Probably the more serious threat to effective public participation in executive branch rule-making is the shift of regulatory power to the Executive Office of the President (EOP). The Office of Information and Regulatory Affairs (OIRA) in the EOP reviews rules before they are issued by applying cost/benefit criteria [E.O. 12866]. The Trump Administration’s executive orders stress the cost side of the equation, and new rules must be balanced by the repeal of old ones [E.O. 1277182 Fed. Reg. 9339 (Feb. 3, 2017) (entitled “Reducing Regulation andControlling Regulatory Costs”). These are executive orders, not statutes, but they aim to chill rule-making activity so that processes that would require public participation are not even initiated. Many current rule-makings repeal or modify existing rules, but they must go through the notice and comment process providing a possibility for opponents, at least, to place their objections on the record [Motor Vehicle Manufacturers’ Asso. v. State Farm Mutual Automobile insurance Co., 463 U.S. 29 (1983)].

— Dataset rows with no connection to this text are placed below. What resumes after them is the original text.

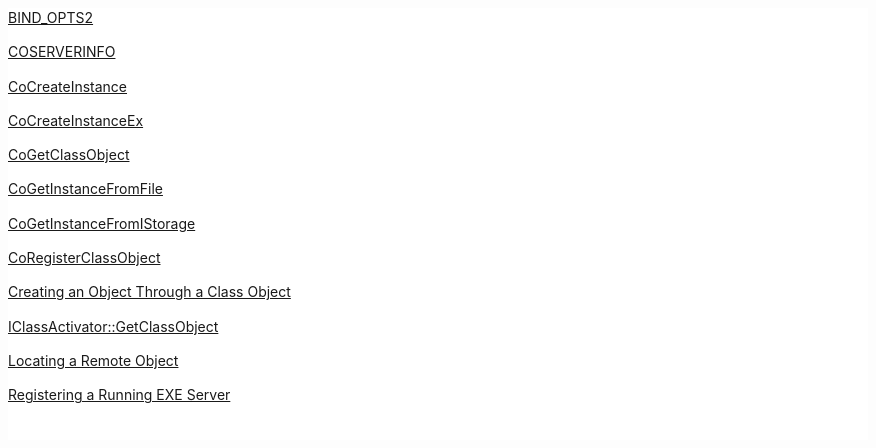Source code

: 

<a href="https://msdn.microsoft.com/fb2aa8c1-dddc-480e-b544-61a1074125ef">BIND_OPTS2</a>



<a href="https://msdn.microsoft.com/88c94a7f-5cf0-4d61-833f-91cba45d8624">COSERVERINFO</a>



<a href="https://msdn.microsoft.com/7295a55b-12c7-4ed0-a7a4-9ecee16afdec">CoCreateInstance</a>



<a href="https://msdn.microsoft.com/3b414b95-e8d2-42e8-b4f2-5cc5189a3d08">CoCreateInstanceEx</a>



<a href="https://msdn.microsoft.com/65e758ce-50a4-49e8-b3b2-0cd148d2781a">CoGetClassObject</a>



<a href="https://msdn.microsoft.com/f8a22f5f-a21f-49e7-bd6c-ca987206ee46">CoGetInstanceFromFile</a>



<a href="https://msdn.microsoft.com/6a77770c-b7e1-4d29-9c4b-331b5950a635">CoGetInstanceFromIStorage</a>



<a href="https://msdn.microsoft.com/d27bfa6c-194a-41f1-8fcf-76c4dff14a8a">CoRegisterClassObject</a>



<a href="https://msdn.microsoft.com/cecf21b0-e509-425f-8dd6-ca6b1ac04f5e">Creating an Object Through a Class Object</a>



<a href="https://msdn.microsoft.com/1bbffe63-bd3a-40c8-aece-63121a437269">IClassActivator::GetClassObject</a>



<a href="https://msdn.microsoft.com/b329de53-646b-42a2-afa3-06473c3483d6">Locating a Remote Object</a>



<a href="https://msdn.microsoft.com/277f44bb-72b7-4409-955d-2cd53bc99467">Registering a Running EXE Server</a>
 

 

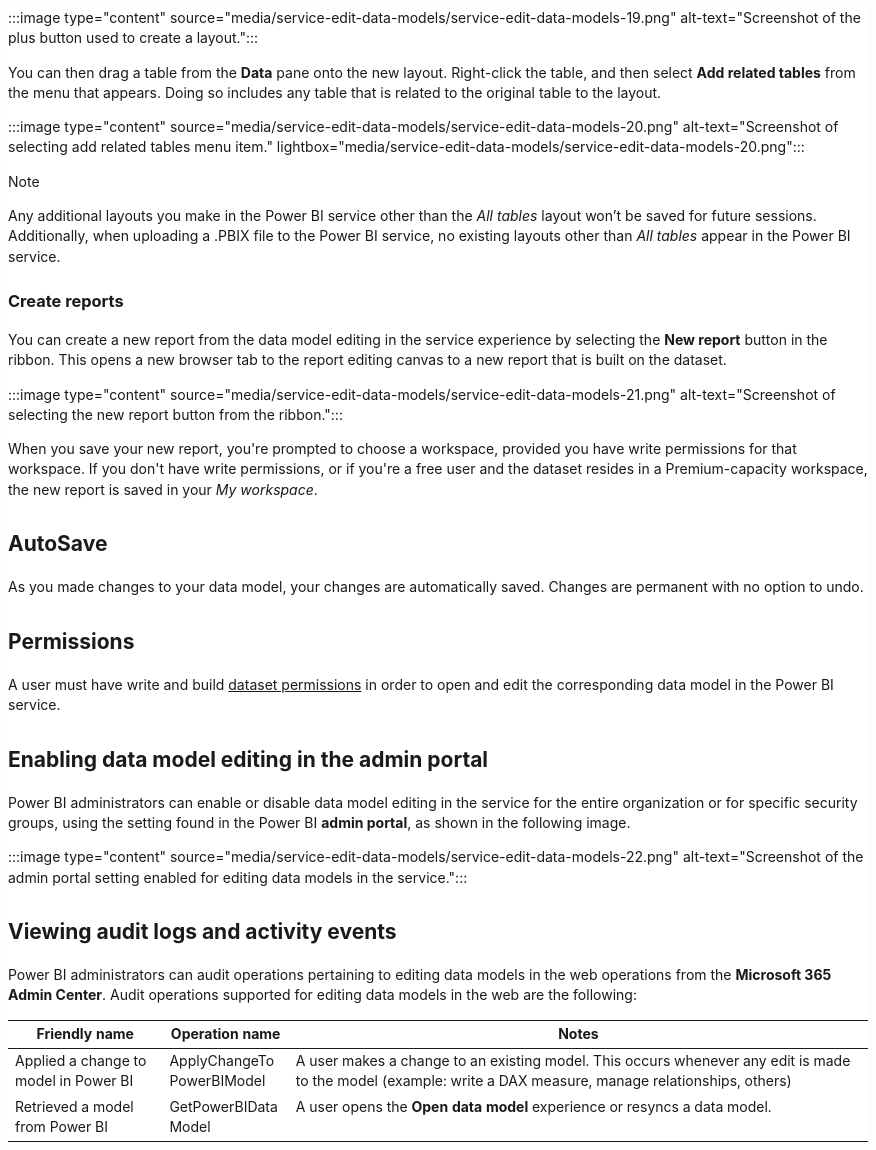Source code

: :::image type="content" source="media/service-edit-data-models/service-edit-data-models-19.png" alt-text="Screenshot of the plus button used to create a layout.":::

You can then drag a table from the **Data** pane onto the new layout. Right-click the table, and then select **Add related tables** from the menu that appears. Doing so includes any table that is related to the original table to the layout.

:::image type="content" source="media/service-edit-data-models/service-edit-data-models-20.png" alt-text="Screenshot of selecting add related tables menu item." lightbox="media/service-edit-data-models/service-edit-data-models-20.png":::


> [!NOTE]
> Any additional layouts you make in the Power BI service other than the *All tables* layout won’t be saved for future sessions. Additionally, when uploading a .PBIX file to the Power BI service, no existing layouts other than *All tables* appear in the Power BI service.

### Create reports
You can create a new report from the data model editing in the service experience by selecting the **New report** button in the ribbon. This opens a new browser tab to the report editing canvas to a new report that is built on the dataset. 

:::image type="content" source="media/service-edit-data-models/service-edit-data-models-21.png" alt-text="Screenshot of selecting the new report button from the ribbon.":::

When you save your new report, you're prompted to choose a workspace, provided you have write permissions for that workspace. If you don't have write permissions, or if you're a free user and the dataset resides in a Premium-capacity workspace, the new report is saved in your *My workspace*.

## AutoSave
As you made changes to your data model, your changes are automatically saved. Changes are permanent with no option to undo.

## Permissions
A user must have write and build [dataset permissions](../connect-data/service-datasets-permissions.md) in order to open and edit the corresponding data model in the Power BI service.

## Enabling data model editing in the admin portal
Power BI administrators can enable or disable data model editing in the service for the entire organization or for specific security groups, using the setting found in the Power BI **admin portal**, as shown in the following image.

:::image type="content" source="media/service-edit-data-models/service-edit-data-models-22.png" alt-text="Screenshot of the admin portal setting enabled for editing data models in the service.":::

## Viewing audit logs and activity events
Power BI administrators can audit operations pertaining to editing data models in the web operations from the **Microsoft 365 Admin Center**. Audit operations supported for editing data models in the web are the following:


|Friendly name  |Operation name  |Notes  |
|---------|---------|---------|
|Applied a change to model in Power BI     |ApplyChangeToPowerBIModel         |A user makes a change to an existing model. This occurs whenever any edit is made to the model (example: write a DAX measure, manage relationships, others)         |
|Retrieved a model from Power BI     |GetPowerBIDataModel         |A user opens the **Open data model** experience or resyncs a data model.         |
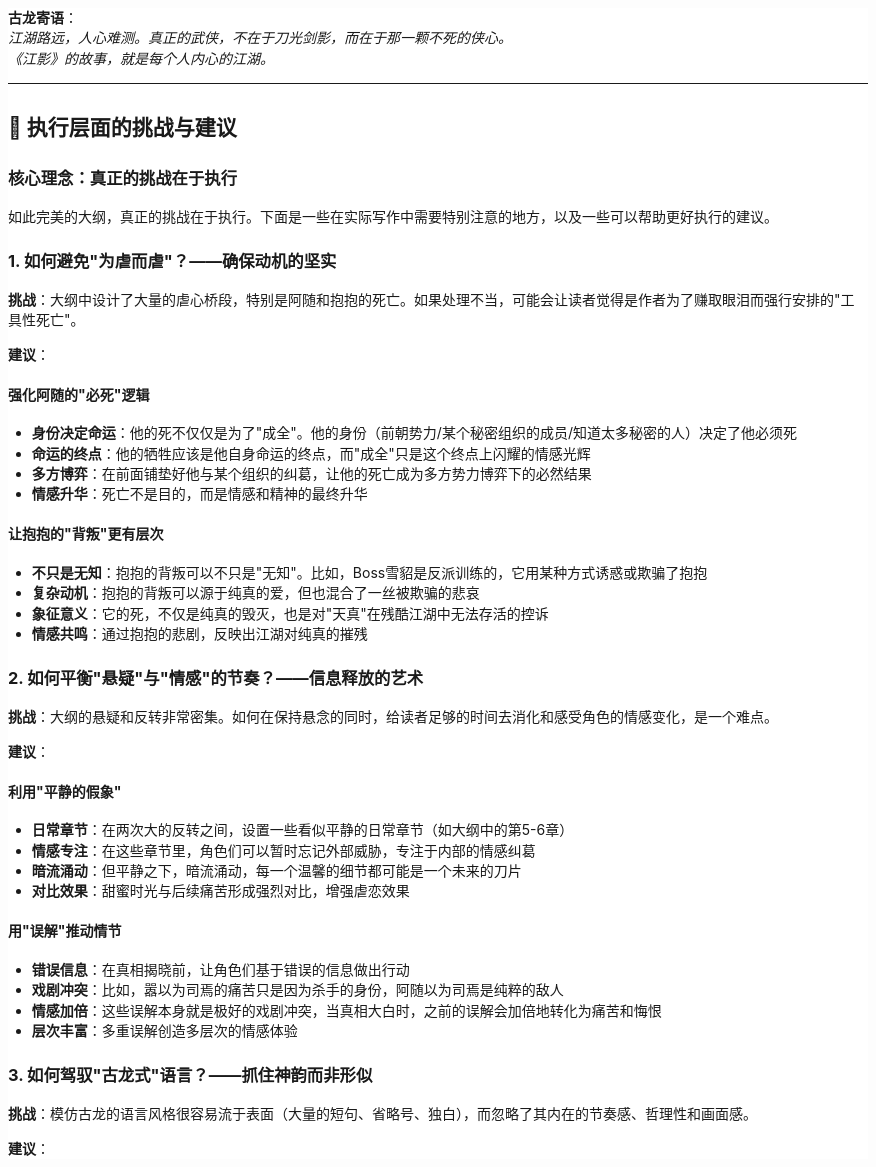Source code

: **古龙寄语**：  
*江湖路远，人心难测。真正的武侠，不在于刀光剑影，而在于那一颗不死的侠心。*  
*《江影》的故事，就是每个人内心的江湖。*

---

## 📝 执行层面的挑战与建议

### 核心理念：真正的挑战在于执行

如此完美的大纲，真正的挑战在于执行。下面是一些在实际写作中需要特别注意的地方，以及一些可以帮助更好执行的建议。

### 1. 如何避免"为虐而虐"？——确保动机的坚实

**挑战**：大纲中设计了大量的虐心桥段，特别是阿随和抱抱的死亡。如果处理不当，可能会让读者觉得是作者为了赚取眼泪而强行安排的"工具性死亡"。

**建议**：

#### 强化阿随的"必死"逻辑
- **身份决定命运**：他的死不仅仅是为了"成全"。他的身份（前朝势力/某个秘密组织的成员/知道太多秘密的人）决定了他必须死
- **命运的终点**：他的牺牲应该是他自身命运的终点，而"成全"只是这个终点上闪耀的情感光辉
- **多方博弈**：在前面铺垫好他与某个组织的纠葛，让他的死亡成为多方势力博弈下的必然结果
- **情感升华**：死亡不是目的，而是情感和精神的最终升华

#### 让抱抱的"背叛"更有层次
- **不只是无知**：抱抱的背叛可以不只是"无知"。比如，Boss雪貂是反派训练的，它用某种方式诱惑或欺骗了抱抱
- **复杂动机**：抱抱的背叛可以源于纯真的爱，但也混合了一丝被欺骗的悲哀
- **象征意义**：它的死，不仅是纯真的毁灭，也是对"天真"在残酷江湖中无法存活的控诉
- **情感共鸣**：通过抱抱的悲剧，反映出江湖对纯真的摧残

### 2. 如何平衡"悬疑"与"情感"的节奏？——信息释放的艺术

**挑战**：大纲的悬疑和反转非常密集。如何在保持悬念的同时，给读者足够的时间去消化和感受角色的情感变化，是一个难点。

**建议**：

#### 利用"平静的假象"
- **日常章节**：在两次大的反转之间，设置一些看似平静的日常章节（如大纲中的第5-6章）
- **情感专注**：在这些章节里，角色们可以暂时忘记外部威胁，专注于内部的情感纠葛
- **暗流涌动**：但平静之下，暗流涌动，每一个温馨的细节都可能是一个未来的刀片
- **对比效果**：甜蜜时光与后续痛苦形成强烈对比，增强虐恋效果

#### 用"误解"推动情节
- **错误信息**：在真相揭晓前，让角色们基于错误的信息做出行动
- **戏剧冲突**：比如，嚣以为司焉的痛苦只是因为杀手的身份，阿随以为司焉是纯粹的敌人
- **情感加倍**：这些误解本身就是极好的戏剧冲突，当真相大白时，之前的误解会加倍地转化为痛苦和悔恨
- **层次丰富**：多重误解创造多层次的情感体验

### 3. 如何驾驭"古龙式"语言？——抓住神韵而非形似

**挑战**：模仿古龙的语言风格很容易流于表面（大量的短句、省略号、独白），而忽略了其内在的节奏感、哲理性和画面感。

**建议**：
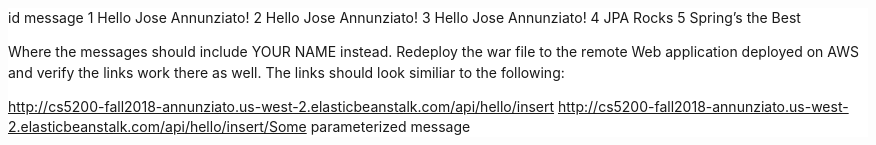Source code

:  <tbody>

  <tr>

   <td width="224">id</td>

   <td width="400">message</td>

  </tr>

  <tr>

   <td width="224">1</td>

   <td width="400">Hello Jose Annunziato!</td>

  </tr>

  <tr>

   <td width="224">2</td>

   <td width="400">Hello Jose Annunziato!</td>

  </tr>

  <tr>

   <td width="224">3</td>

   <td width="400">Hello Jose Annunziato!</td>

  </tr>

  <tr>

   <td width="224">4</td>

   <td width="400">JPA Rocks</td>

  </tr>

  <tr>

   <td width="224">5</td>

   <td width="400">Spring’s the Best</td>

  </tr>

 </tbody>

</table>




Where the messages should include YOUR NAME instead. Redeploy the war file to the remote Web application deployed on AWS and verify the links work there as well. The links should look similiar to the following:




http://cs5200-fall2018-annunziato.us-west-2.elasticbeanstalk.com/api/hello/insert http://cs5200-fall2018-annunziato.us-west-2.elasticbeanstalk.com/api/hello/insert/Some parameterized message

In the United States public participation in executive rule-making has a long pedigree; hence, it is troubling and ironic, that some politicians and commentators are suggesting cutbacks in procedures that require public input. In contrast, the EU, Germany and other European countries are experimenting with alternative routes to public input that could enhance the democratic accountability of executive policy-making. Although neither the EU nor its Member States have legally enforceable requirements for public participation in rule-making, it seems likely, at present, that innovations along that dimensions are more likely there than in the US.